Top of Provided records

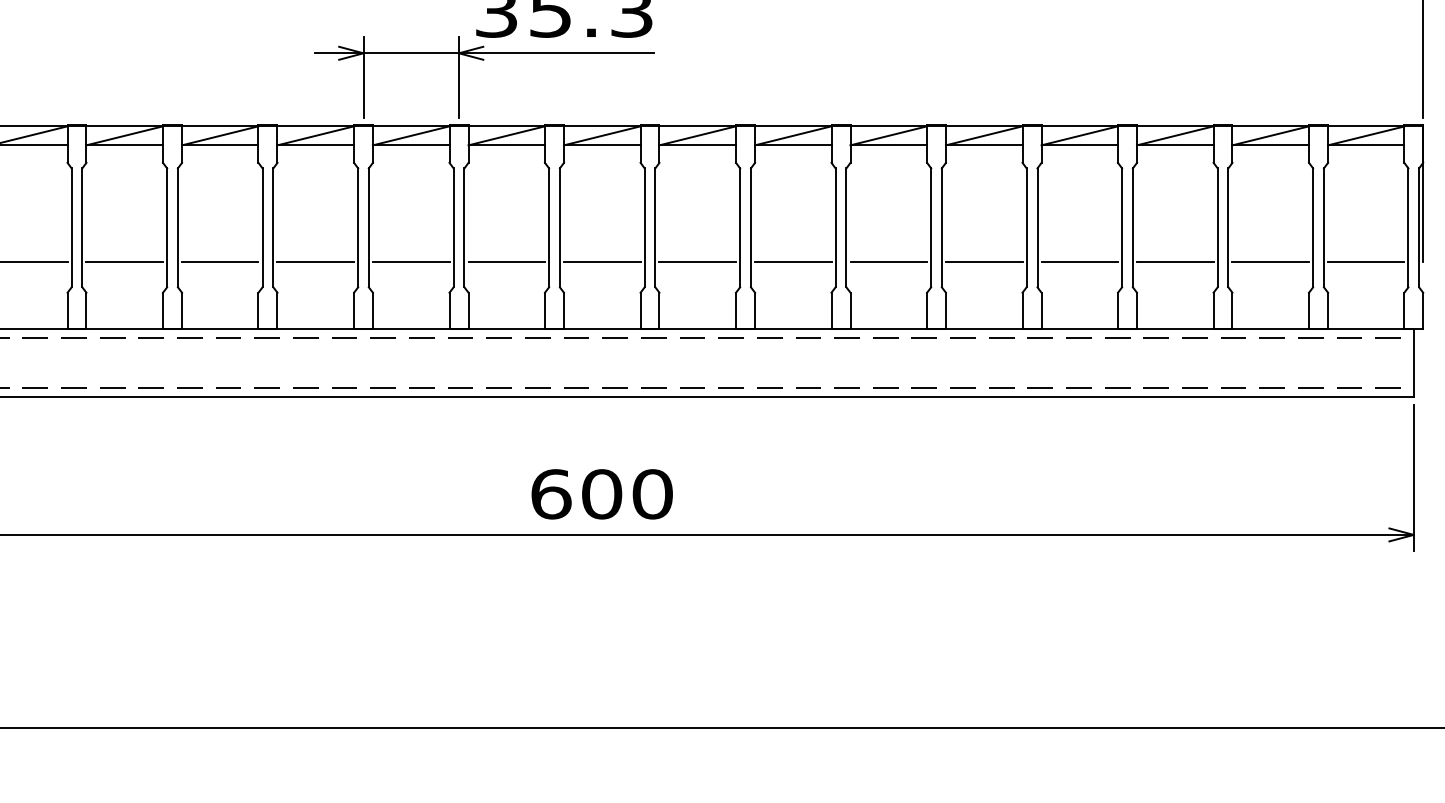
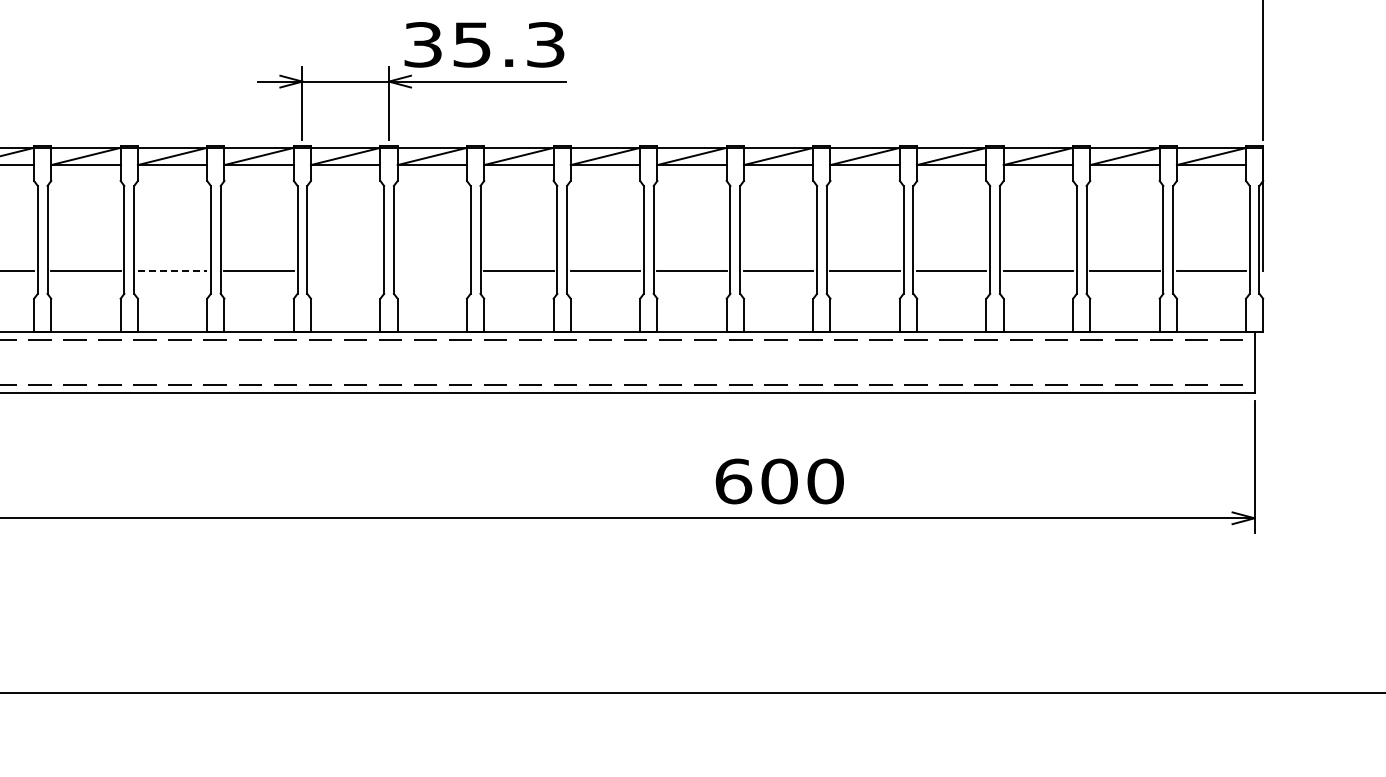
line: (220, 261) -> (172, 270), solid -> dashed
line: (411, 261) -> (345, 270), removed
line: (505, 261) -> (431, 270), removed
text: (601, 494) -> (779, 481), moved

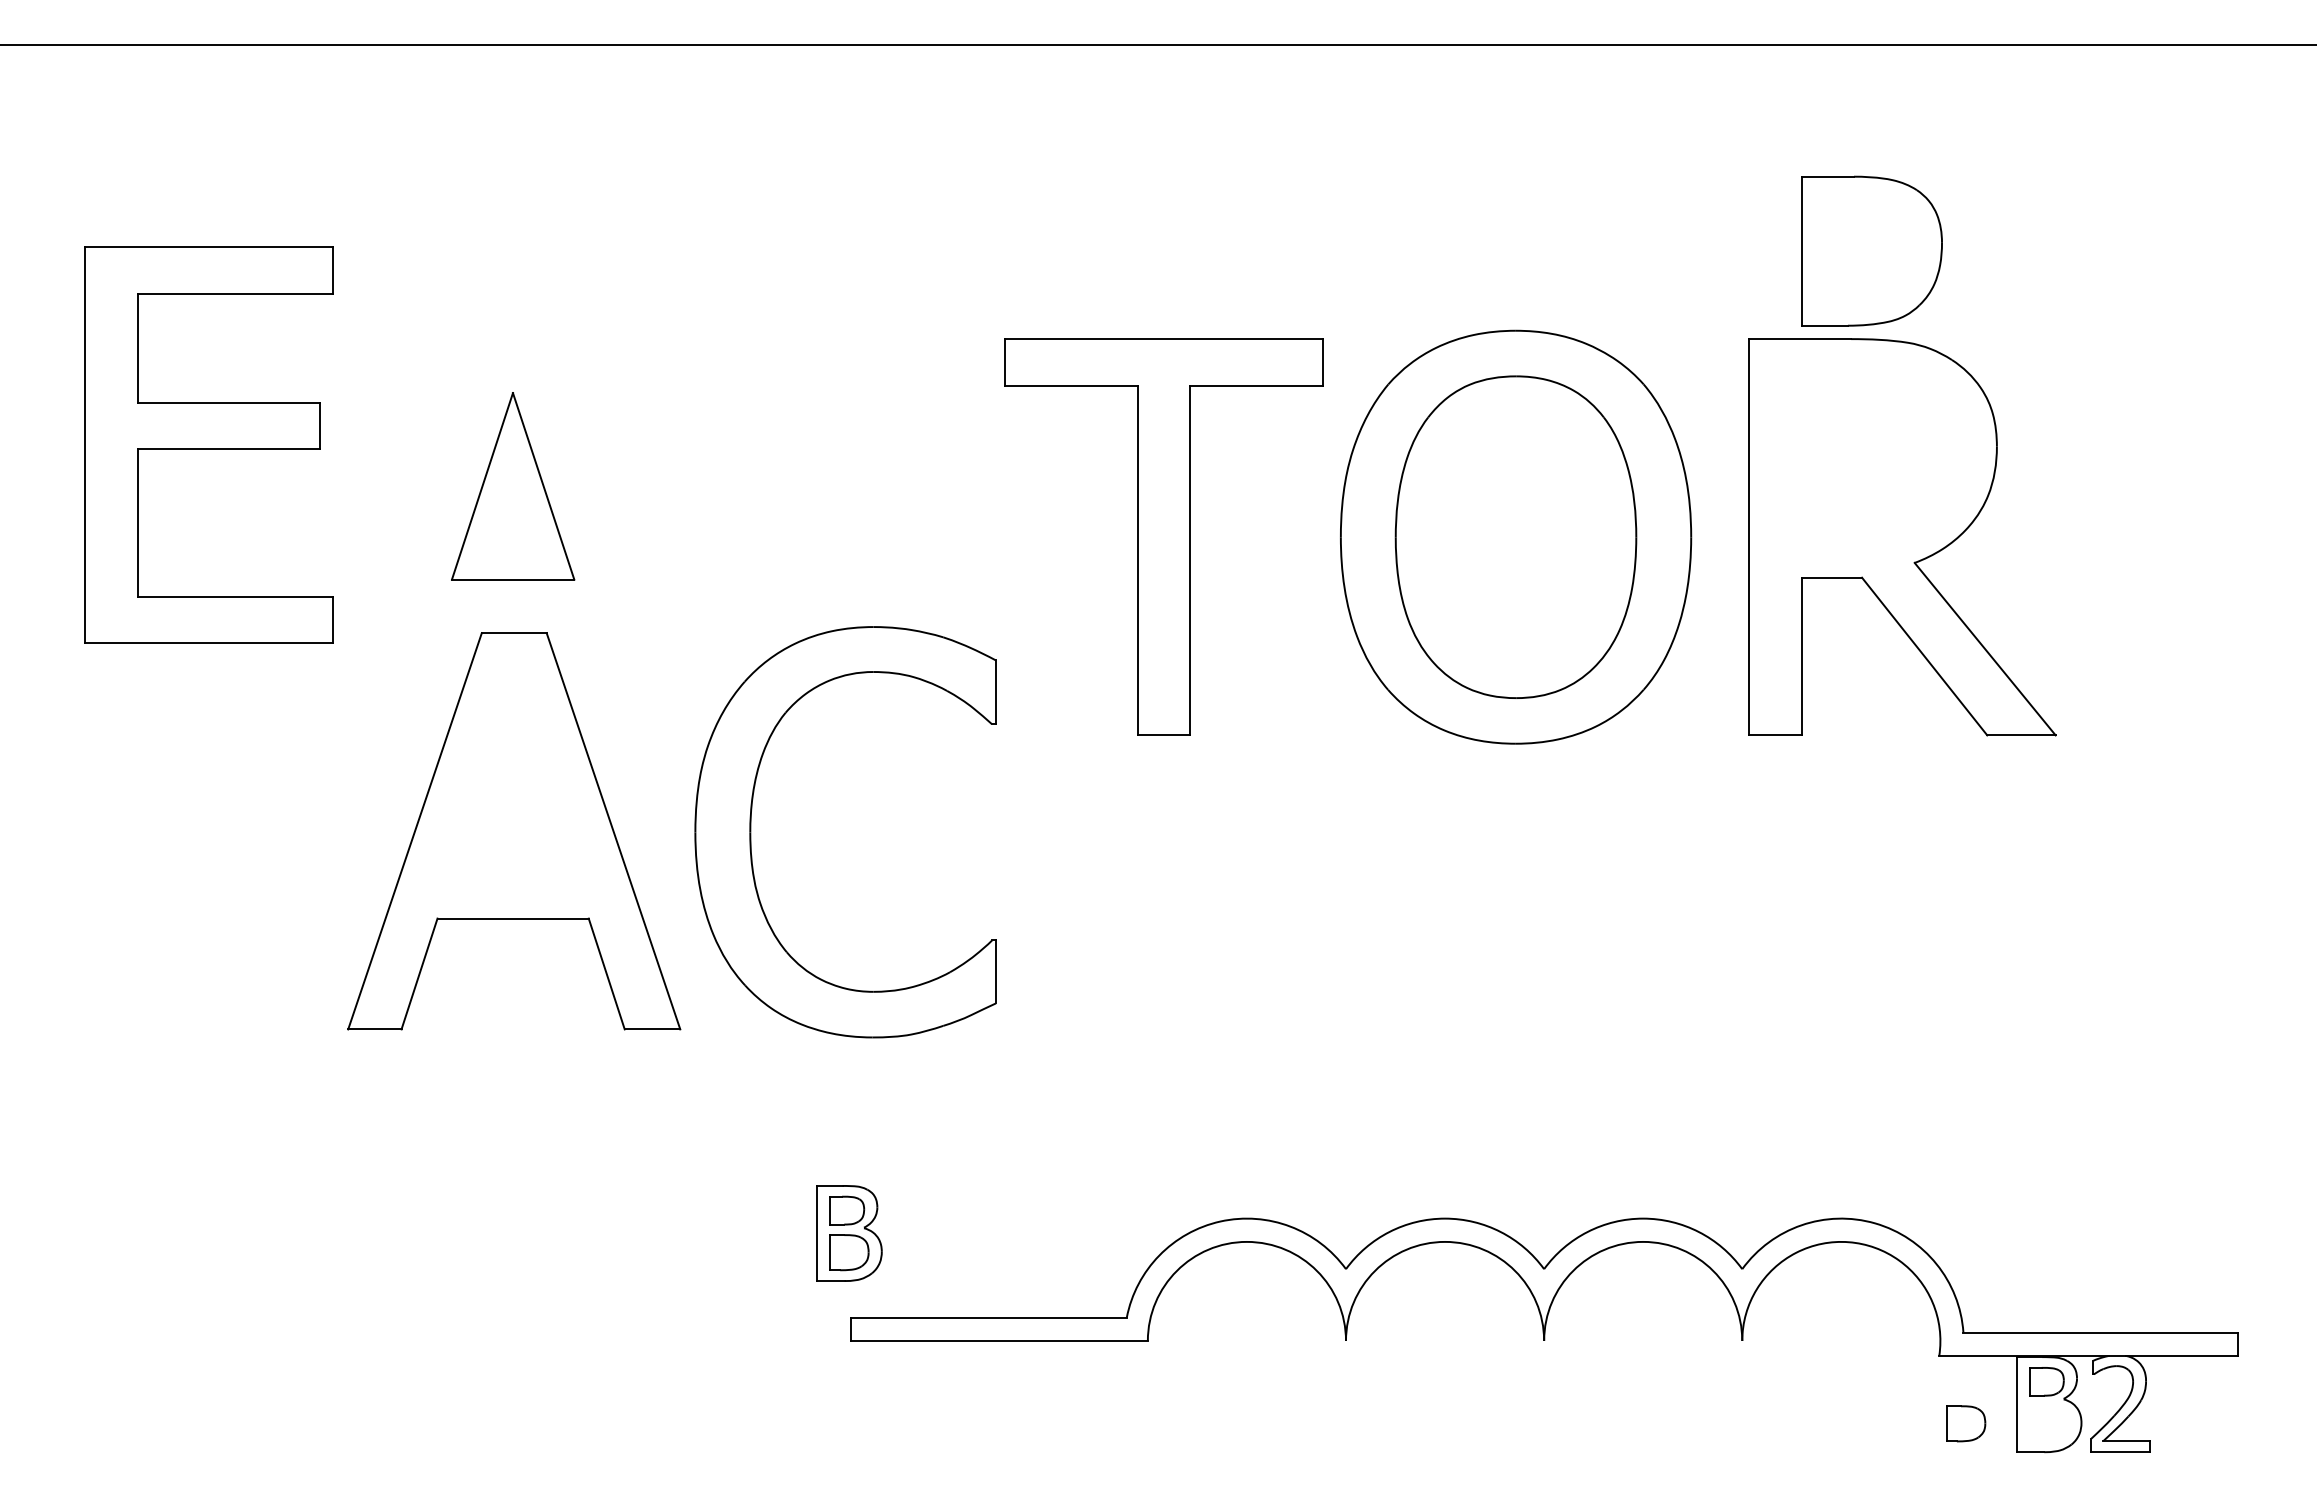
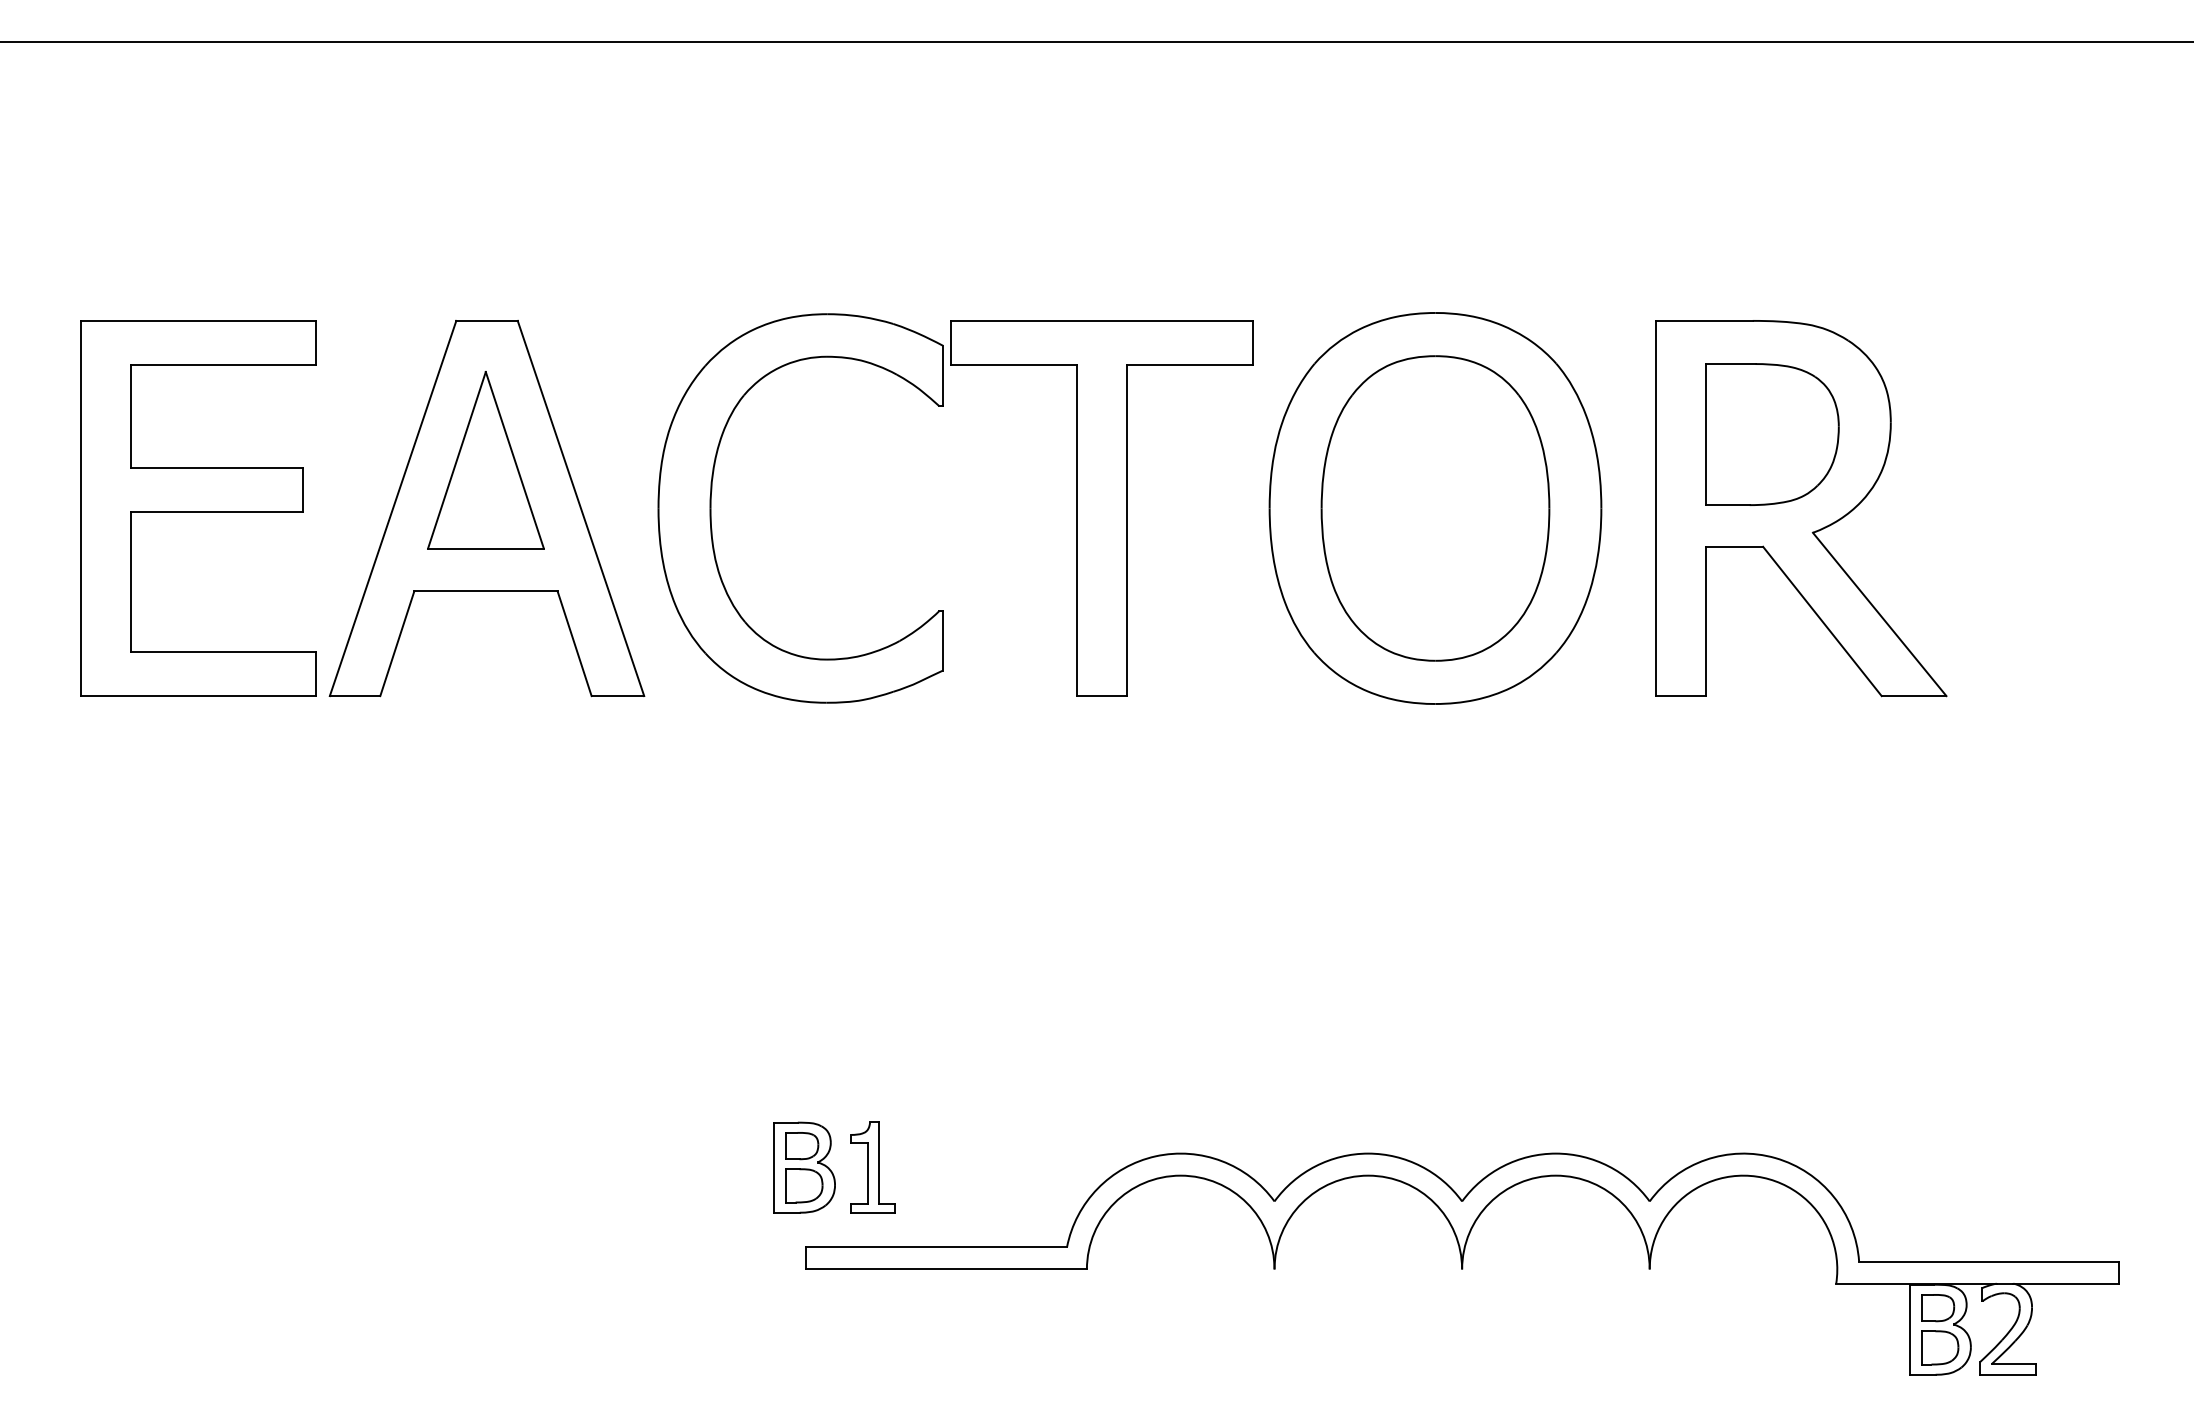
part: (1871, 250) -> (1772, 433), moved
part: (208, 444) -> (197, 507), moved
part: (514, 831) -> (487, 508), moved
part: (751, 832) -> (711, 508), moved
part: (922, 1233) -> (873, 1167), added
part: (1966, 1423) -> (1940, 1347), moved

Bottom of Provided records

=== What is needed ===
The reply should consist only of the line containing "part: (208, 444) -> (197, 507), moved" and all lines after it in the listing above, reproduced exactly.

=== Exercise solution ===
part: (208, 444) -> (197, 507), moved
part: (514, 831) -> (487, 508), moved
part: (751, 832) -> (711, 508), moved
part: (922, 1233) -> (873, 1167), added
part: (1966, 1423) -> (1940, 1347), moved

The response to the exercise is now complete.